De papieren pers heeft nu ook ontdekt dat de bijzonder vermogende vzw Habbekrats in Het Hoekhuis een zgn. sociaal restaurant gaat opzetten. Een Eetkeet voor rijk en arm, oud en jong. Dus voor iedereen, en blijkbaar niet enkel voor Kortrijkse ingezetenen. (Zie stuk alhier van 29 mei.)
Een grote voorwaarde om – in het kader van de sociale diensteneconomie – zo’n zwaar gesubsidieerd sociaal restaurant te kunnen exploiteren is dat er (bijvoorbeeld door braderieprijzen te hanteren) geen marktverstoring kan optreden. Wel, volgens “Het Laatste Nieuws” van vandaag zal Stad er over waken dat horecazaken geen (oneerlijke) concurrentie zullen ondervinden van dat sociaal restaurant. “Het Nieuwsblad” (1 juni) meldt dit ook. Geen van de journalisten heeft aan waarnemend burgemeester Lieven Lybeer gevraagd hoe het stadsbestuur denkt de concurrentievervalsing tegen te gaan.
Inbedding en nood
Eigenlijk kan dit alleen maar door te bewijzen dat het restaurant voor een specifieke klantengroep wil werken, in een bepaald zorggebied. Dit is hier niet het geval. De Eetkeet staat open voor iedereen. Ten tweede dient men aan te tonen dat de dienstverlening (hier: mensen te eten geven ) een antwoord biedt op een maatschappelijke nood in het zorggebied. In de aanvraag tot erkenning en subsidiëring van het project vraagt men zelfs om aan te geven hoe deze nood werd gedetecteerd. Aan de hand van een sociaal beleidsplan, een behoefteanalyse, een studie. Burgemeester Lybeer slaagt er in de kranten niet in om naar zo’n studie te verwijzen. (Het werd hem ook niet gevraagd.)
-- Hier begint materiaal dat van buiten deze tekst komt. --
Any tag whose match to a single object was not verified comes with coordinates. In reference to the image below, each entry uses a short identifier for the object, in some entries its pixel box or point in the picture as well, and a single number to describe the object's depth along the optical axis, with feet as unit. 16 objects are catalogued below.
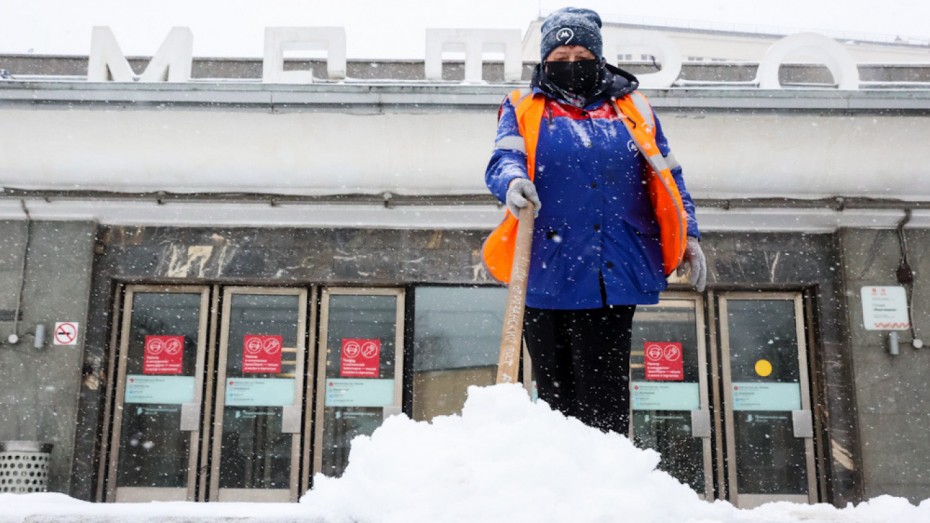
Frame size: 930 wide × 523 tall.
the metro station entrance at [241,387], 24.79
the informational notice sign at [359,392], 25.30
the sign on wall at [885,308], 24.12
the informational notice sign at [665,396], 25.29
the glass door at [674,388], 24.93
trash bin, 22.47
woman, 8.48
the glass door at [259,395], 24.77
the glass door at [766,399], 24.64
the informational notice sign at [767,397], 25.18
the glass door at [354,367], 25.07
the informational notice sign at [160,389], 25.31
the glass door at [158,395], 24.72
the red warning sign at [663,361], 25.57
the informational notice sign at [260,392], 25.30
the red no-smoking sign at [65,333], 24.45
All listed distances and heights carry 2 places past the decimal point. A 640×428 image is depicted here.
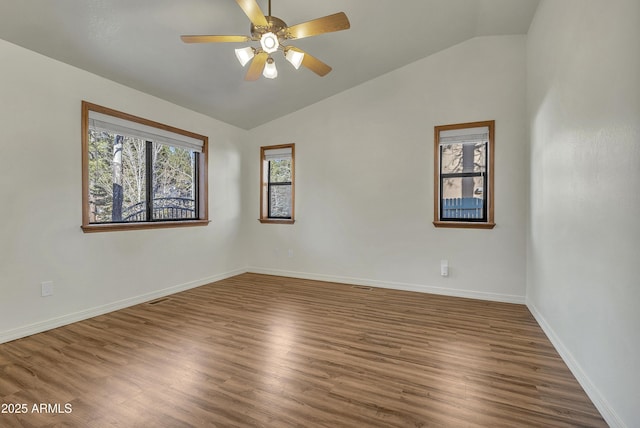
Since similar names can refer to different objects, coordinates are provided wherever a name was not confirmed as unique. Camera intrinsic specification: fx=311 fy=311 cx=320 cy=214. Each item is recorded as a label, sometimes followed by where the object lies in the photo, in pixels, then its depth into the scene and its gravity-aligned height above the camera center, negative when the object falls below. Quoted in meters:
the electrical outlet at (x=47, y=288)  2.86 -0.70
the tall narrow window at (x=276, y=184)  5.22 +0.50
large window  3.32 +0.50
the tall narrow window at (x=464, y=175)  3.83 +0.49
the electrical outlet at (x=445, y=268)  4.02 -0.71
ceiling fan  2.18 +1.35
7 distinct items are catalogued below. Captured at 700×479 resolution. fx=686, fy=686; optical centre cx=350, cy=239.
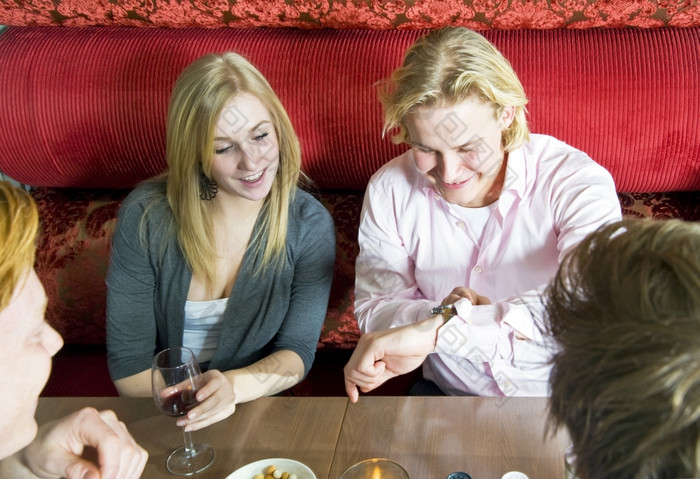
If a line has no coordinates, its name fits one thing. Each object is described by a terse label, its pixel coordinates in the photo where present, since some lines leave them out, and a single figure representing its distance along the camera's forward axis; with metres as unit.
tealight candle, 1.03
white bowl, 1.11
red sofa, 1.83
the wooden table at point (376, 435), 1.11
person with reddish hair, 0.85
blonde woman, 1.67
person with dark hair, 0.54
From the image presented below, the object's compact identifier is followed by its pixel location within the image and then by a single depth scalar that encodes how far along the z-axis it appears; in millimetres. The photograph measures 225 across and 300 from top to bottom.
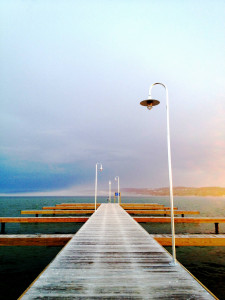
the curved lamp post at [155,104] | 5786
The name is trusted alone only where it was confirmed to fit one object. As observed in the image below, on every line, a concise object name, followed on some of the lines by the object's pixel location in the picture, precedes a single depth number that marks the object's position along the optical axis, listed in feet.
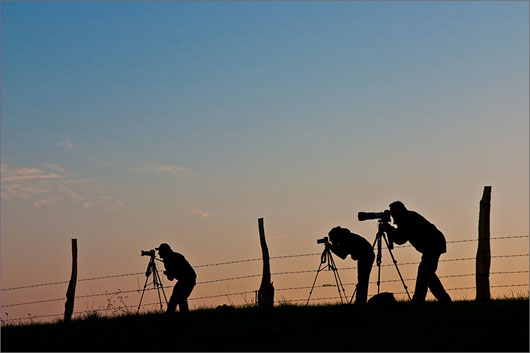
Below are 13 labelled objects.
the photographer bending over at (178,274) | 58.54
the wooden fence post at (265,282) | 65.36
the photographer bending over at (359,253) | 54.65
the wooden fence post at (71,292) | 68.59
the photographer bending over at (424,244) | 50.96
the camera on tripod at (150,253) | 67.05
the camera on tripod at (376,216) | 54.70
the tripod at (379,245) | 53.54
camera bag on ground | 51.51
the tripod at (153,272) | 65.31
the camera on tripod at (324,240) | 58.03
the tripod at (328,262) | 58.85
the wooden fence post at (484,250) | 55.31
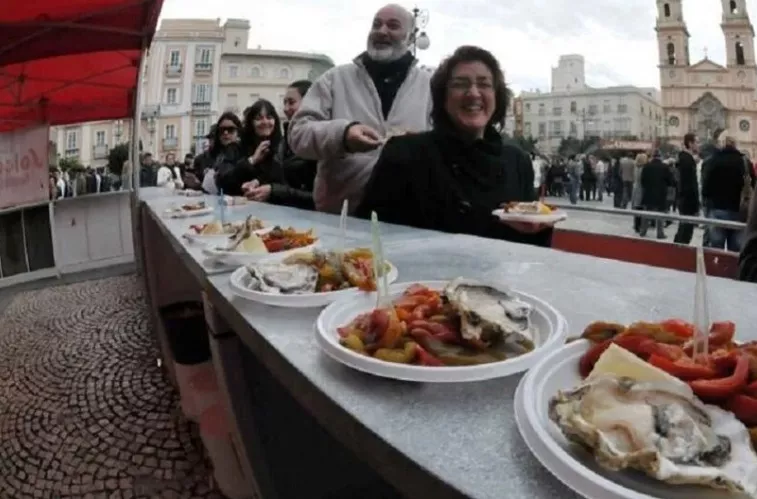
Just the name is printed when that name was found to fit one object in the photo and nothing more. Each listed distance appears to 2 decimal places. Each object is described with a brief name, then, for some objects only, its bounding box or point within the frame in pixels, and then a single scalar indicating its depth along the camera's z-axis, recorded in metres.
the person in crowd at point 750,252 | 1.44
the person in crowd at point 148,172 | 13.38
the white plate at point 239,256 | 1.55
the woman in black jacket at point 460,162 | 2.39
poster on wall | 6.70
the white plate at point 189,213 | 3.29
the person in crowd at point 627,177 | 15.05
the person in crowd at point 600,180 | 21.48
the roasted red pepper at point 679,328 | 0.73
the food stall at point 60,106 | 5.04
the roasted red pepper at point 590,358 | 0.69
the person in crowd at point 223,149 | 5.10
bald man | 2.90
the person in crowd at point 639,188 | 10.27
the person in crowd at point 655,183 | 9.96
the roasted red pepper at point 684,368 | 0.60
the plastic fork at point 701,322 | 0.65
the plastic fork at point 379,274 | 0.99
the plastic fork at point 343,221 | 1.48
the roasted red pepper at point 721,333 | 0.69
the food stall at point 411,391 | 0.54
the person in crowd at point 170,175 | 11.33
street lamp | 11.60
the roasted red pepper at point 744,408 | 0.54
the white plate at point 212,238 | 1.90
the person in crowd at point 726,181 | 6.48
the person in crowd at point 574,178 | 19.69
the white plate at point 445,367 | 0.72
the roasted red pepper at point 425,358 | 0.76
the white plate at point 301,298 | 1.12
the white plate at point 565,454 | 0.46
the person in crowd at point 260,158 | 4.36
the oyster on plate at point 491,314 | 0.81
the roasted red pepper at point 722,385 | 0.56
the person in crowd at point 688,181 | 8.18
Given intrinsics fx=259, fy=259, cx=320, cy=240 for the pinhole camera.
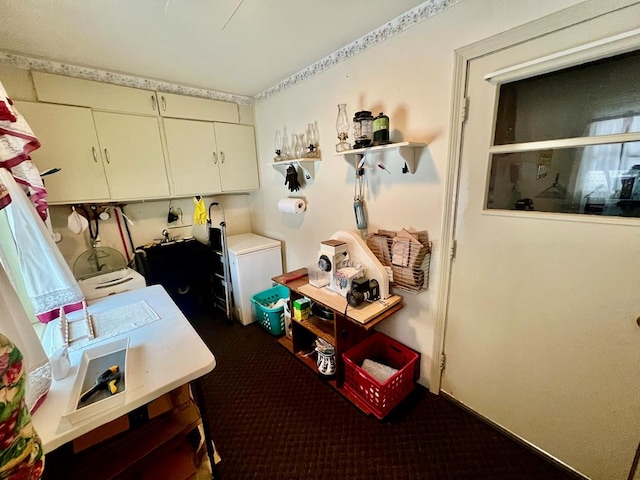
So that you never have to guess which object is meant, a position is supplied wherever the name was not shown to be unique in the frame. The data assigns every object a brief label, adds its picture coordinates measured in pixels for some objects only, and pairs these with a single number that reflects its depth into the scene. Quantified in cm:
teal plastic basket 238
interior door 105
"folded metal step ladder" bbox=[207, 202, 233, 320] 254
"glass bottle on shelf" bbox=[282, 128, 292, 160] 236
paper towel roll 233
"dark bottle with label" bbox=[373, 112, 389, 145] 147
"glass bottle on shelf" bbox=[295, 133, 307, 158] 220
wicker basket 152
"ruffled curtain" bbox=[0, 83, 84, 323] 105
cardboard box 90
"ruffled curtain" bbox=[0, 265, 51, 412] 74
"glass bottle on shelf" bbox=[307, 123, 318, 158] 210
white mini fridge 250
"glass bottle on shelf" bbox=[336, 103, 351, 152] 174
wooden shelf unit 153
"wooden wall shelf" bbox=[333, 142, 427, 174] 140
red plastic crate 155
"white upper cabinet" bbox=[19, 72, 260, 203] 186
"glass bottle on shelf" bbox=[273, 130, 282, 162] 239
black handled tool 88
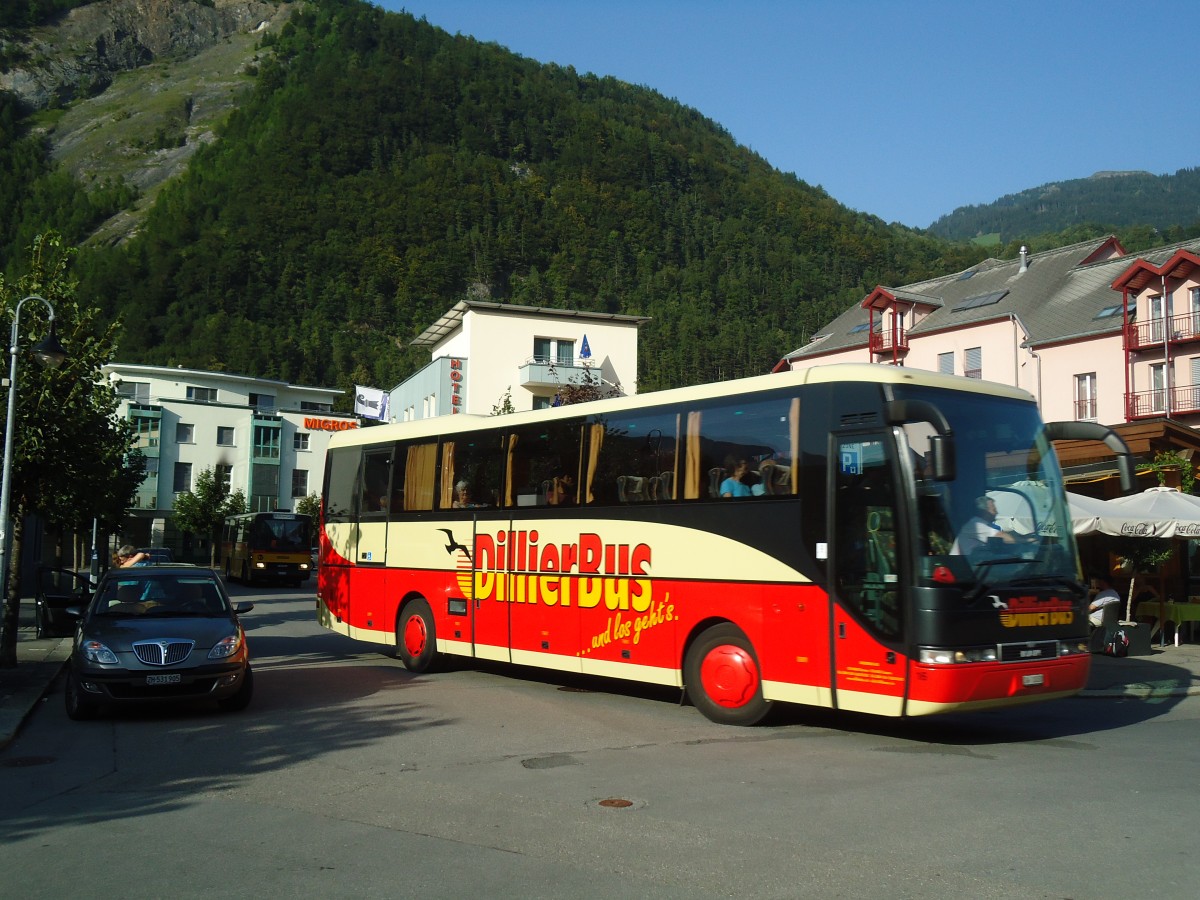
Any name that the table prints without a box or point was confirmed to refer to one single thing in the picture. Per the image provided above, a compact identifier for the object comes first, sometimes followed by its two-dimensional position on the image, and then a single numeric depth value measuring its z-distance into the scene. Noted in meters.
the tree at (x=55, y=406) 16.73
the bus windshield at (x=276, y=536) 45.34
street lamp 15.42
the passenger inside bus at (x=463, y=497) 15.52
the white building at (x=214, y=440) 79.81
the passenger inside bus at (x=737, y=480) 11.54
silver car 11.63
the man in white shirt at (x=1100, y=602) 18.73
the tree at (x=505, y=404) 59.90
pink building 42.69
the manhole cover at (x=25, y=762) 9.58
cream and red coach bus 9.85
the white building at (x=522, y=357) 64.69
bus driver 9.90
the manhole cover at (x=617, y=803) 7.68
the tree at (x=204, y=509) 70.56
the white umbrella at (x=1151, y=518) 18.19
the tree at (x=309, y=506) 76.44
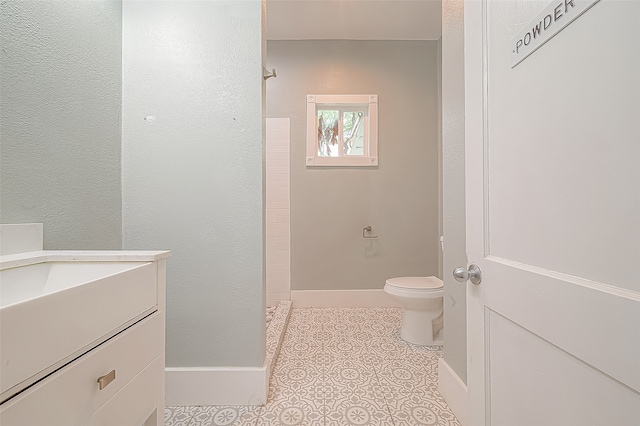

In het aanvraagformulier wil de subsidiërende overheid ook een motivering lezen over “de inbedding van het initiatief in het (Kortrijkse) socio-economische weefsel”. Ja, wij zouden dat ook wel eens willen lezen.
Burgemeester Lybeer wil in de kranten ook nog kwijt dat Stad (“zoals gevraagd door de Vlaamse overheid”) een positief advies gaf om het project Eetkeet te realiseren.
Loco-Burgemeester!
De overheid vraagt dit helemaal niet van Stad!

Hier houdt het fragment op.